- Stated problem:
Decide whether each statement agrees with the text on insufficient entropy in JavaScript, and support each yes or no by quoting the deciding words of the text: (a) Base-36 encoding makes a token generated with Math.random() more secure; (b) adding a timestamp to a session ID adds secrecy; (c) Math.random() is designed for games and simulations.

- Text excerpt:

>> begin

CWE-331: Insufficient Entropy - JavaScript/Node.js
Overview
Insufficient entropy in JavaScript occurs when using Math.random() instead of cryptographically secure random sources like crypto.randomBytes() (Node.js) or crypto.getRandomValues() (Browser) for security-sensitive operations. Math.random() is designed for games and simulations, not cryptography, and produces predictable values.
Primary Defence: Use crypto.randomBytes() (Node.js) or crypto.getRandomValues() (browser) for all security-sensitive random value generation.
Common Vulnerable Patterns
Using Math.random() for token generation
// VULNERABLE - Predictable token generation
function generateToken() {
return Math.random().toString(36).substring(2);
}
Why this is vulnerable:
Math.random()uses a fast, deterministic PRNG (xorshift128+ in V8) that is not cryptographically secure.- The internal state can be recovered from a small number of outputs, making past and future values predictable.
- Base-36 encoding only changes representation, not security.
Using Date.now() with Math.random() for session IDs
// VULNERABLE - Session ID generation
function generateSessionId() {
return Date.now() + '-' + Math.random().toString(36);
}
Why this is vulnerable:
- The timestamp is observable, so it does not add secrecy.
Math.random()is typically seeded from time, giving low entropy that is easy to brute-force.- Combining two predictable sources still yields a predictable session ID.
Using Math.random() for API keys
// VULNERABLE - API key generation
function generateApiKey() {
let key = '';
const chars = 'ABCDEFGHIJKLMNOPQRSTUVWXYZ0123456789';
for (let i = 0; i < 32; i++) {
key += chars[Math.floor(Math.random() * chars.length)];
}
return key;
}
Why this is vulnerable:
- API keys are long-lived credentials and must be unguessable.
Math.random()is deterministic, so the same seed produces the same sequence.- If an attacker recovers the PRNG state, they can predict or forge keys.
Using Math.random() for encryption keys
// VULNERABLE - Encryption key from random
function generateKey() {
const key = new Uint8Array(32);
for (let i = 0; i < key.length; i++) {
key[i] = Math.floor(Math.random() * 256);
}
return key;
}
Why this is vulnerable:
- Encryption keys must be unpredictable;
Math.random()is not. - Predictable output lets attackers reproduce keys if they can infer the PRNG state.
- Once the state is known, all generated keys become guessable.
Using Math.random() for CSRF tokens
// VULNERABLE - CSRF token
function generateCsrfToken() {
return Math.random().toString(36) + Math.random().toString(36);
}
Why this is vulnerable:
- CSRF tokens must be unguessable to prevent forged requests.
Math.random()outputs are predictable to attackers who learn the PRNG state.- Multiple calls still draw from the same predictable sequence.

>> end

Records from a data source
>> begin

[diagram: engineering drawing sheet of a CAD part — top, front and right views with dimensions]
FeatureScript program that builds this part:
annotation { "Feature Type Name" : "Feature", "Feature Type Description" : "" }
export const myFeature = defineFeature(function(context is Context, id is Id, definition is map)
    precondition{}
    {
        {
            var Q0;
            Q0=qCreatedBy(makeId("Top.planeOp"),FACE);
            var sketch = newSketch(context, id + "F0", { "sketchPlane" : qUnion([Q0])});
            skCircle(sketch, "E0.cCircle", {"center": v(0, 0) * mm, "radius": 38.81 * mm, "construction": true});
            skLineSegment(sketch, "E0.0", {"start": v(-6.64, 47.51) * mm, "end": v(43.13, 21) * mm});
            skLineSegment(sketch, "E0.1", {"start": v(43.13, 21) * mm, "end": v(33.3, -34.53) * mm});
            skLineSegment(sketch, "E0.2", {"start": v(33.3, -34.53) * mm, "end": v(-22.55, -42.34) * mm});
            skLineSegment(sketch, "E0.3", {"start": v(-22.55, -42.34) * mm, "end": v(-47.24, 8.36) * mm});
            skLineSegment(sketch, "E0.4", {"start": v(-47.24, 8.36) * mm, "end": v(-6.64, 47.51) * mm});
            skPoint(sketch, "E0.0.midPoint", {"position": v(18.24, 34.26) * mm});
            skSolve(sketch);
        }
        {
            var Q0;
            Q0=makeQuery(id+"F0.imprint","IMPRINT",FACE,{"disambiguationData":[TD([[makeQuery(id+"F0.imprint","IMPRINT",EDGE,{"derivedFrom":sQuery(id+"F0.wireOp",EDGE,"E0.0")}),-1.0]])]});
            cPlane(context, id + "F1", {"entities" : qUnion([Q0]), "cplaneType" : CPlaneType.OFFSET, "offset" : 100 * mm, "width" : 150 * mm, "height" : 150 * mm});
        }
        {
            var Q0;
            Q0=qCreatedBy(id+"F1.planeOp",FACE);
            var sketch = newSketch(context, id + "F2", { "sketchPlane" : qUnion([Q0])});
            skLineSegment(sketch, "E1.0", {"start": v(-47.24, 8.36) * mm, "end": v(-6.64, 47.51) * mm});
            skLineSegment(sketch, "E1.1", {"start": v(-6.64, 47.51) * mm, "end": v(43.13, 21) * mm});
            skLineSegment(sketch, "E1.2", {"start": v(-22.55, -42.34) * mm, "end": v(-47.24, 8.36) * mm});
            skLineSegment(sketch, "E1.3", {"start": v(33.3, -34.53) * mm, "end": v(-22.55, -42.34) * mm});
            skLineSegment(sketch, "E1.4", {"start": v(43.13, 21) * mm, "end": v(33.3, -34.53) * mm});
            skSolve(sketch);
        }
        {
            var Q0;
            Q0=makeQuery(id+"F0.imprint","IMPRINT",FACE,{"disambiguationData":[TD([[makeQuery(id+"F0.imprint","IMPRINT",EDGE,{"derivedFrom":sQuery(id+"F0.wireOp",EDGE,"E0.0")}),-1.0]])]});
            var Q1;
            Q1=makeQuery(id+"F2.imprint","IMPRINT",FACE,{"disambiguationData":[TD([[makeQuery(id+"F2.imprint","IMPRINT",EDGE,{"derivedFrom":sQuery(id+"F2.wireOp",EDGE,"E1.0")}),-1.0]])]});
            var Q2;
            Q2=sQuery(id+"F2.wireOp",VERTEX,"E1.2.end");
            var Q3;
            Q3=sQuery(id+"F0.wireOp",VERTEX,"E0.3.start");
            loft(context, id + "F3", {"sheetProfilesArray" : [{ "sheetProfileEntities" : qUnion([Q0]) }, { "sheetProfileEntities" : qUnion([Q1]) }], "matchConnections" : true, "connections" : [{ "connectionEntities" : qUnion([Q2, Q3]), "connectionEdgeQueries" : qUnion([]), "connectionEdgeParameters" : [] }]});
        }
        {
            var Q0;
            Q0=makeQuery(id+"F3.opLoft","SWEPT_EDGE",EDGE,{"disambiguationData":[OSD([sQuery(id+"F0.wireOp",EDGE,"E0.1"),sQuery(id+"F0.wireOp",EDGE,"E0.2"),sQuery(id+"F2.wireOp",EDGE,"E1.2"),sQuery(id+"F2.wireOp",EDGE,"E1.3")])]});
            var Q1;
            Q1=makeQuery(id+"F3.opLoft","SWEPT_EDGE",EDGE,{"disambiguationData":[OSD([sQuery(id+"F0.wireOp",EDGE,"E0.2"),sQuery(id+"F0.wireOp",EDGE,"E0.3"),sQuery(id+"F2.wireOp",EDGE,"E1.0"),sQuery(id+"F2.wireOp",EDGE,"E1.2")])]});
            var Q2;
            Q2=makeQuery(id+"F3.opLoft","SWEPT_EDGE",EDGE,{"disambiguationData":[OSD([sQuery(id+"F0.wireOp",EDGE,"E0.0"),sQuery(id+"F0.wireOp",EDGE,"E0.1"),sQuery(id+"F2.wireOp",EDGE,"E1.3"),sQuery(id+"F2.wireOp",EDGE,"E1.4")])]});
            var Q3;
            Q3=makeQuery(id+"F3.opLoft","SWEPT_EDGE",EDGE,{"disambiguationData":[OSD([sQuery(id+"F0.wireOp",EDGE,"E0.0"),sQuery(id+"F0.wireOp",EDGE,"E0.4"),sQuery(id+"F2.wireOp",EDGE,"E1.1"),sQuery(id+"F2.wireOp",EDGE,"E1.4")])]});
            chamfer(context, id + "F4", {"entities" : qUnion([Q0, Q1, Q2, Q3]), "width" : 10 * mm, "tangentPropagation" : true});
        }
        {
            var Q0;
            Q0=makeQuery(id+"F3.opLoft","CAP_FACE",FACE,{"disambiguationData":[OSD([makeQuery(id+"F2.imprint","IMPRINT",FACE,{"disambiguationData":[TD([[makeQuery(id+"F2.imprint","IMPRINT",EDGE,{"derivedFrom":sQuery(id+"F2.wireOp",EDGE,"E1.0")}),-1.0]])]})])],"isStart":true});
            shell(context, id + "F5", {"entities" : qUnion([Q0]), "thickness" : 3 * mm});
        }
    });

>> end

- Task response:
(a) No: "Base-36 encoding only changes representation, not security."
(b) No: "The timestamp is observable, so it does not add secrecy."
(c) Yes: "Math.random() is designed for games and simulations, not cryptography, and produces predictable values."